Conheci-o há cerca de 12 anos e sabia que ele também tinha produzido o Stardust, do Willie Nelson, que tem uma atmosfera incrível, quase se consegue escutar o som das cadeiras a ranger. Conhece tudo sobre música clássica, blues, jazz, disco, country... A minha intenção era trabalhar com alguém que fosse capaz de se aperceber exactamente de como deveria ser a identidade emocional de cada canção. Quando ele diz que aquela "take" é a "take" certa, ninguém discute. 

    Recordo-me de, numa entrevista anterior, ter dito que prestava sempre muito mais atenção aos textos do que às canções enquanto canções. Neste álbum, dir-se-ia que está no polo oposto: todos os pormenores contam... 

Enquanto gravava estas canções ia também registando algumas das versões em que tinha, inicialmente, pensado e isso fez-me prestar mais atenção à forma das canções e à estrutura das melodias de um modo que nunca antes tinha feito. E pude reparar, por exemplo, como em "Killing Me Softly", da Roberta Flack (uma das grandes canções de sempre), existe o truque estrutural de apresentar logo o refrão no início, e, quando, finalmente, chega o momento “certo” de o escutar, bate-nos de um modo muito mais forte por já termos tido previamentes uma antevisão dele. Estou, realmente, a reaprender a escrever e este álbum permitiu-me concentrar nas melodias e na emoção. As melodias vão atrás da emoção... quando falamos com alguém, a nossa voz sobe para os agudos e desce para os graves em movimentos melódicos. O Booker T estimulou-me a concentrar-me muito nisso. 

    Vai sobrar alguma América depois de Trump? 

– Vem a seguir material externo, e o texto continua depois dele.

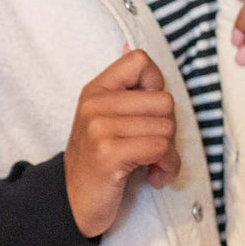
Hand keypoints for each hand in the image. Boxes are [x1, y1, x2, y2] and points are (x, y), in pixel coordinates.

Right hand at [64, 49, 179, 237]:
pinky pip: (160, 149)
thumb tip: (128, 45)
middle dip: (168, 128)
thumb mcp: (106, 117)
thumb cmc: (100, 158)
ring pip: (166, 128)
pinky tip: (155, 176)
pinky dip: (167, 167)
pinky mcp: (108, 153)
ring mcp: (99, 128)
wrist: (74, 200)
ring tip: (154, 164)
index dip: (156, 85)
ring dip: (169, 154)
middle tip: (153, 146)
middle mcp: (94, 103)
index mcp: (96, 89)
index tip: (149, 111)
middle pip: (164, 101)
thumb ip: (124, 88)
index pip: (139, 60)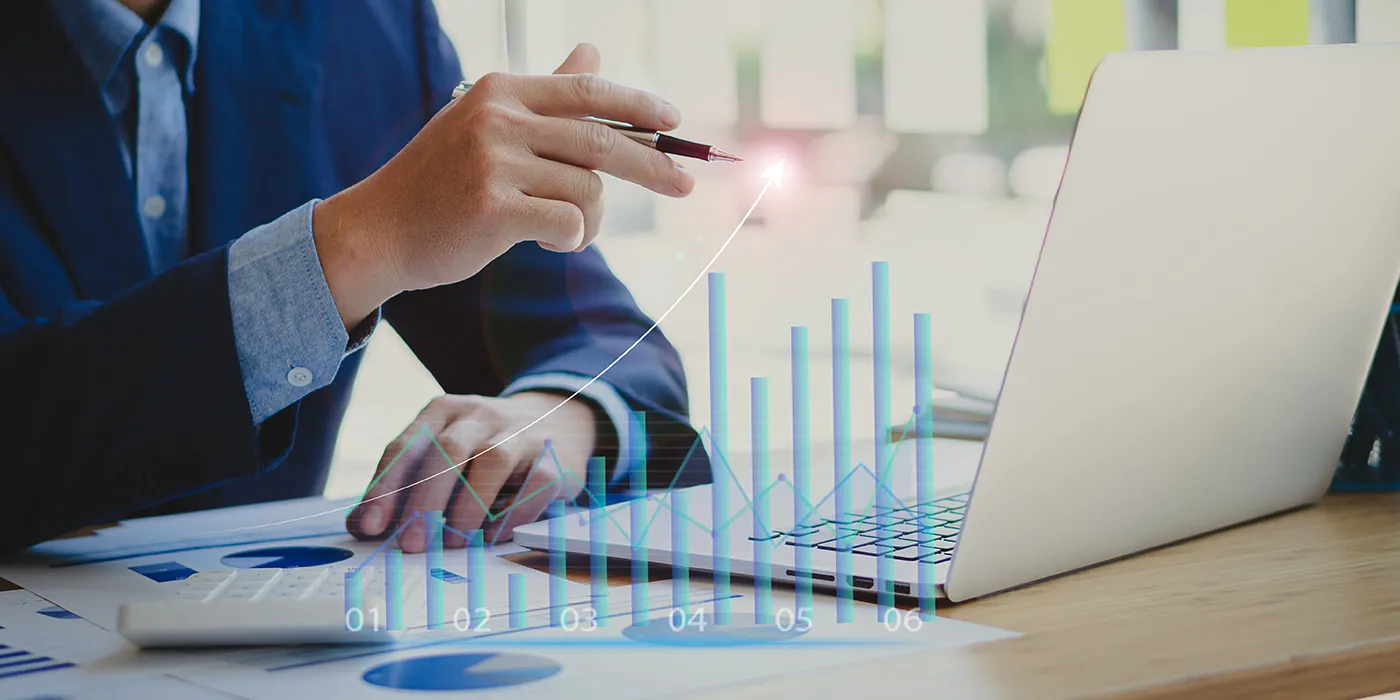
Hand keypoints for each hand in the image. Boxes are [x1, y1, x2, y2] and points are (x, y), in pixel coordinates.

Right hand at [313, 43, 694, 327]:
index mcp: (501, 93)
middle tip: (685, 185)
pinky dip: (571, 240)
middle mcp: (498, 119)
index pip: (586, 90)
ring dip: (590, 221)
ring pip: (587, 189)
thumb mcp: (486, 124)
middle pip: (600, 139)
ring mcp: (494, 163)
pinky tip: (548, 245)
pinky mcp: (494, 208)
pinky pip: (569, 224)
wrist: (380, 231)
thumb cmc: (440, 181)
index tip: (674, 122)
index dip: (637, 105)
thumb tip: (591, 53)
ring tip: (565, 233)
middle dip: (652, 165)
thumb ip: (543, 94)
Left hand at [345, 392, 597, 551]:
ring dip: (468, 506)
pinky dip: (512, 513)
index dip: (385, 487)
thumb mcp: (442, 455)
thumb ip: (403, 485)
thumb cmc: (484, 447)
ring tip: (452, 542)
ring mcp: (519, 433)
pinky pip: (534, 484)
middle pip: (447, 451)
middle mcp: (480, 415)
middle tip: (411, 544)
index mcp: (443, 411)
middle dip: (425, 500)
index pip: (407, 446)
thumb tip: (361, 527)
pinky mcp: (553, 457)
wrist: (557, 420)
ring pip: (491, 461)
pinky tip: (492, 536)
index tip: (368, 526)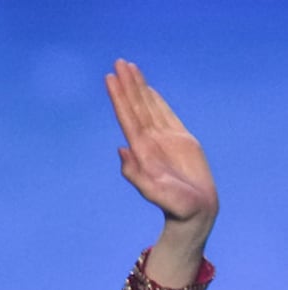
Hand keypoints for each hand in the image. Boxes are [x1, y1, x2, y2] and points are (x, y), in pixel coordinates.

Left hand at [105, 59, 217, 285]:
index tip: (110, 78)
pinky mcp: (180, 140)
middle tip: (118, 62)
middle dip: (127, 85)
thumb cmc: (176, 207)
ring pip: (149, 107)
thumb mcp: (155, 192)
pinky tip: (148, 90)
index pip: (127, 117)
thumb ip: (136, 174)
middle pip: (136, 107)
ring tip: (129, 68)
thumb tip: (121, 149)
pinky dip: (156, 101)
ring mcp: (165, 139)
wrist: (194, 212)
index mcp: (143, 151)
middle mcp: (151, 142)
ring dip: (139, 87)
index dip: (119, 97)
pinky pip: (165, 115)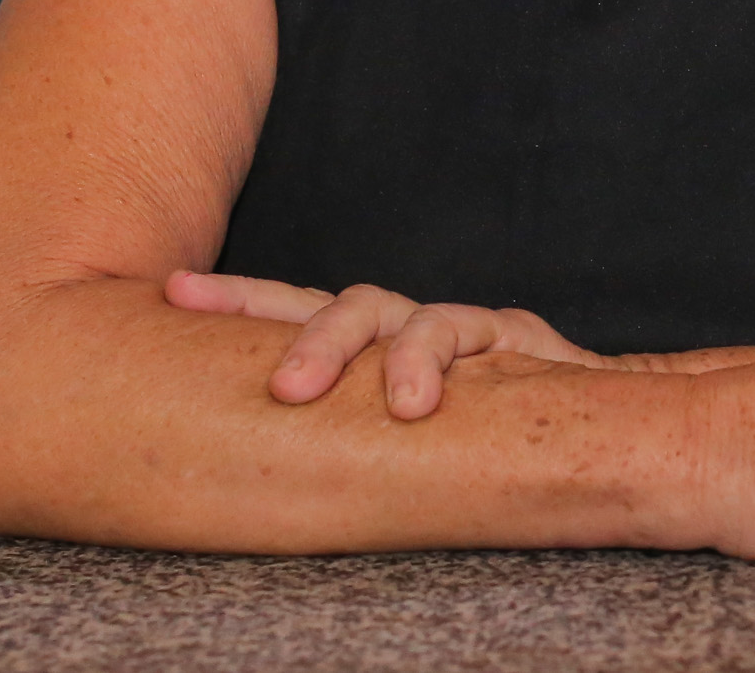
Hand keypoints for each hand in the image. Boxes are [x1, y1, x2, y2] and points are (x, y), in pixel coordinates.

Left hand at [164, 273, 610, 418]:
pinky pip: (472, 334)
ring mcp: (452, 328)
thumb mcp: (386, 435)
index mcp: (357, 348)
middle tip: (287, 391)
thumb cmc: (466, 438)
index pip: (286, 313)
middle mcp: (397, 328)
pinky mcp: (509, 337)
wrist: (583, 423)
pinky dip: (451, 361)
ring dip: (402, 360)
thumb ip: (337, 432)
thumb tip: (240, 460)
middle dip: (305, 336)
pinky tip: (439, 400)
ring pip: (407, 319)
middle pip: (338, 306)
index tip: (171, 293)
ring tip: (407, 407)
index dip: (233, 300)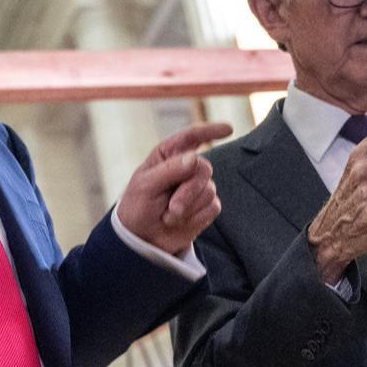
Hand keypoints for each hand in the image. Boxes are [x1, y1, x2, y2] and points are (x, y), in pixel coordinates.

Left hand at [116, 122, 233, 254]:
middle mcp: (186, 167)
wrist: (143, 238)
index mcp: (168, 155)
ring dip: (189, 207)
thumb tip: (195, 157)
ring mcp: (197, 186)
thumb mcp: (146, 186)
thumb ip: (170, 170)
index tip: (228, 129)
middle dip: (189, 191)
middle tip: (172, 208)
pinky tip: (181, 222)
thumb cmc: (138, 207)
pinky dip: (196, 217)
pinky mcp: (206, 205)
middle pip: (204, 169)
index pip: (192, 137)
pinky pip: (213, 207)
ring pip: (209, 190)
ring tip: (169, 216)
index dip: (210, 131)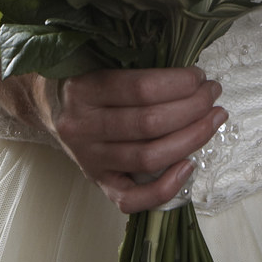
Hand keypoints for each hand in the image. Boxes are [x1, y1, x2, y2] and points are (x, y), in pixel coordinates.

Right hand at [29, 66, 225, 213]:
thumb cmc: (84, 79)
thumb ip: (135, 68)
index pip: (141, 88)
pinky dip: (165, 188)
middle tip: (213, 95)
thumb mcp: (98, 62)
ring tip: (213, 119)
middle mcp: (82, 126)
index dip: (179, 83)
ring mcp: (89, 159)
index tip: (200, 77)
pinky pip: (131, 199)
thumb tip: (191, 75)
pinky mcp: (97, 182)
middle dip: (193, 108)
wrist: (48, 106)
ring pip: (149, 157)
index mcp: (83, 90)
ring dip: (192, 139)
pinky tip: (190, 166)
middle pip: (150, 123)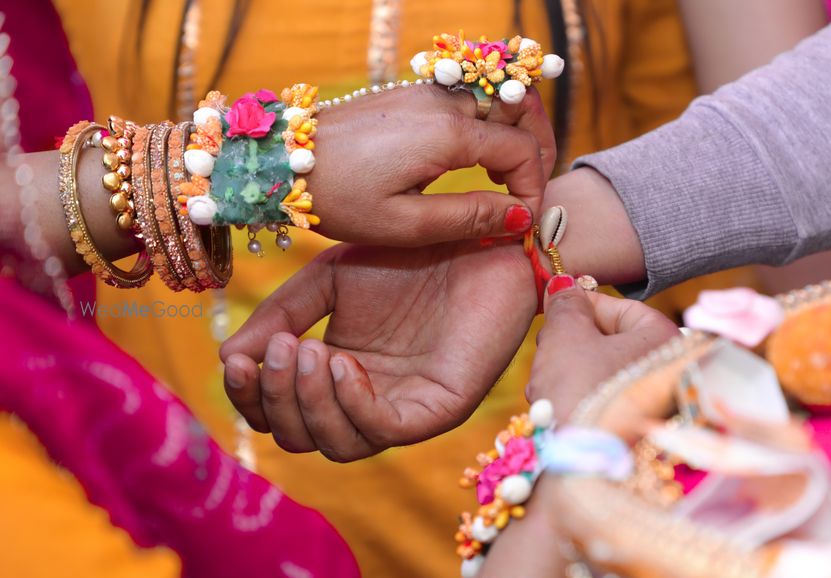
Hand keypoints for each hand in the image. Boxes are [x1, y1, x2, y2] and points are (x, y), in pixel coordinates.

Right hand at [219, 241, 535, 460]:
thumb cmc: (410, 253)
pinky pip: (383, 430)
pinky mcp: (438, 409)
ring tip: (308, 350)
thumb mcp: (330, 278)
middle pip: (299, 436)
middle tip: (280, 348)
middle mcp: (365, 399)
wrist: (480, 239)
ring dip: (309, 403)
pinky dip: (352, 403)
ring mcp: (401, 408)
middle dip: (277, 399)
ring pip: (337, 445)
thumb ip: (281, 314)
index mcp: (335, 371)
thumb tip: (228, 359)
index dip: (250, 396)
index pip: (278, 411)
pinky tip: (342, 362)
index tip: (236, 362)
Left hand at [310, 85, 555, 244]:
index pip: (522, 152)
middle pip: (521, 107)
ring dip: (515, 132)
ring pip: (498, 97)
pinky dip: (488, 125)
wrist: (282, 162)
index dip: (534, 188)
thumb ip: (469, 218)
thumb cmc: (338, 198)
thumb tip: (519, 217)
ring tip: (506, 177)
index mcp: (447, 135)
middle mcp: (442, 103)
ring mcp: (425, 92)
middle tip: (530, 189)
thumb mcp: (405, 224)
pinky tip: (475, 161)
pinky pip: (468, 97)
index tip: (523, 221)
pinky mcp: (410, 94)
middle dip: (539, 147)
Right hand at [528, 275, 679, 421]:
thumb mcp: (564, 335)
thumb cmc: (578, 391)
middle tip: (547, 355)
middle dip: (571, 347)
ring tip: (546, 389)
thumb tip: (564, 284)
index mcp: (664, 339)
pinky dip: (580, 402)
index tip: (552, 312)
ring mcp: (656, 406)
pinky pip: (605, 403)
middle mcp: (670, 372)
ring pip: (603, 374)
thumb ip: (565, 304)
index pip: (621, 308)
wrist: (583, 468)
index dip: (581, 306)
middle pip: (611, 343)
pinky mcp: (637, 433)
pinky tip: (558, 412)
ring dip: (569, 376)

É aterrador. Custa a acreditar como uma nação se deixou dominar por um criminoso patético e transparentemente maligno e dói ver a aceitação de tal brutalidade. Teremos de reconstruir a América praticamente a partir de zero mas acredito que o ideal americano mantém a força suficiente para, optando por Biden e Kamala Harris, reinventar o país.